【短】世界は君色に変わってく
世界は君色に変わってく
がたん、がたたん、
がたん、がたたん、
何本もの地下鉄線の走る、巨大な駅。
今は通学、通勤などで、通常以上に人がごった返している。
私、神咲英華(かんざきあきな)は、その最も地下にある地下鉄の出口をくぐり、いつも通り中央改札のあるフロアに向かった。
am:7:05
いつもこの瞬間が最高潮に、緊張する。
「ねね、アンナ、そろそろじゃない?」
待ち合わせの3分前に私の元へとやって来た、クラスメイトの葉山彩美(はやまあゆみ)が、私の肘の辺りを突く。
「ちょ、彩美、緊張するからやめてよ」
にやにやしてくる彩美に苦笑いの私。
そう…予想ではあと5分後に、私の緊張の素が現れるはずだった。
「お。
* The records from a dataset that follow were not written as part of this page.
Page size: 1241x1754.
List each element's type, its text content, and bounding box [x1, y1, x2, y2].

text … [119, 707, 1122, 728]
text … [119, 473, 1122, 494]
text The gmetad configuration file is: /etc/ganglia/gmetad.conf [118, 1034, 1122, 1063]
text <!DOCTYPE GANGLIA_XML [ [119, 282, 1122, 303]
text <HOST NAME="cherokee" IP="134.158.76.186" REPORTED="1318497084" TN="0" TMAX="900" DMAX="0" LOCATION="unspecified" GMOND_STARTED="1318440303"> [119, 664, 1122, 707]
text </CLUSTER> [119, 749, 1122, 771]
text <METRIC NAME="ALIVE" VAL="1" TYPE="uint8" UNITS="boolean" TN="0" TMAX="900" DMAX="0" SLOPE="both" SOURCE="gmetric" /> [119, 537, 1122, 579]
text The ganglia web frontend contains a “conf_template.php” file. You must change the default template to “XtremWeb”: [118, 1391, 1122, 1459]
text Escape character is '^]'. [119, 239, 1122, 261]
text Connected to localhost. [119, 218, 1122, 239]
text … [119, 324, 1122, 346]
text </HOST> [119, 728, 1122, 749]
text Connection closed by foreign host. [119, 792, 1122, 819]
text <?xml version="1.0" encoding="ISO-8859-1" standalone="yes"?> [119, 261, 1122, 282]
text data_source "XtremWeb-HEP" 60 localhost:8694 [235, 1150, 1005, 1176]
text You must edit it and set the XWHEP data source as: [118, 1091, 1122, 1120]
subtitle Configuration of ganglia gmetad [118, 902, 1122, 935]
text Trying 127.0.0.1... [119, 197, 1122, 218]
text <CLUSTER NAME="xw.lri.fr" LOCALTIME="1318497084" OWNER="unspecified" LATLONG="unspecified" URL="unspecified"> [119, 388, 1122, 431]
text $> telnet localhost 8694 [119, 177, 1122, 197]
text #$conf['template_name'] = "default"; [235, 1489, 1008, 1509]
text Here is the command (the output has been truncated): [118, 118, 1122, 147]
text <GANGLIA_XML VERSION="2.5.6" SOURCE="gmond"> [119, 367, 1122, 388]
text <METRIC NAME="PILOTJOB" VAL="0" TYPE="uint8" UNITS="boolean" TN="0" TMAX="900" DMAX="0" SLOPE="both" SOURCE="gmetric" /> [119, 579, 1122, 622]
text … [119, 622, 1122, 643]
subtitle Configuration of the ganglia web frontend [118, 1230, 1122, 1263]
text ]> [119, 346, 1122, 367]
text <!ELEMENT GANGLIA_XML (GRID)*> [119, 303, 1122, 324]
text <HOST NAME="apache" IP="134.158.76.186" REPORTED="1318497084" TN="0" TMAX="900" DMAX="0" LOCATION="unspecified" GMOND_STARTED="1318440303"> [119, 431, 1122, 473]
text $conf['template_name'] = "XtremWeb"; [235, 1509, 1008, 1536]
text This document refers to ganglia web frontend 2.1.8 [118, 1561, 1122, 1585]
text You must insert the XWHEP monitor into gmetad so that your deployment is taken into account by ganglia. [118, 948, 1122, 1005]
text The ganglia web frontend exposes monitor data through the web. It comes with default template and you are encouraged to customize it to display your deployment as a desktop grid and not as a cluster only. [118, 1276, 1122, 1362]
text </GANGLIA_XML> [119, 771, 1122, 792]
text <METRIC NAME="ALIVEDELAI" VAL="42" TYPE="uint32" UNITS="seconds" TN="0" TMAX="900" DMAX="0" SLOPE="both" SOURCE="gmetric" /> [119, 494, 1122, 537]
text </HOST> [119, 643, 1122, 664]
おっはー!アンナ、今日も待ち伏せ?あんたも物好きだよねぇー」
ドキドキと、その瞬間を待っている私の背中を、そう言って後ろからパシパシと叩いてきたのは、同じ部活の金本千波(かねもとちなみ)先輩。
先輩はニヤニヤとした笑みを溢している。
「おはようございます!って、千波先輩まで!てか、待ち伏せって!!」
「あははっ!まぁまぁ、怒んない、怒んない。とりあえず、頑張んなよ。応援してるから」
先輩はそういうと、丁度先輩の元にやって来たイケメンな彼氏さんと手を繋いで、「じゃあねぇー」と去っていってしまう。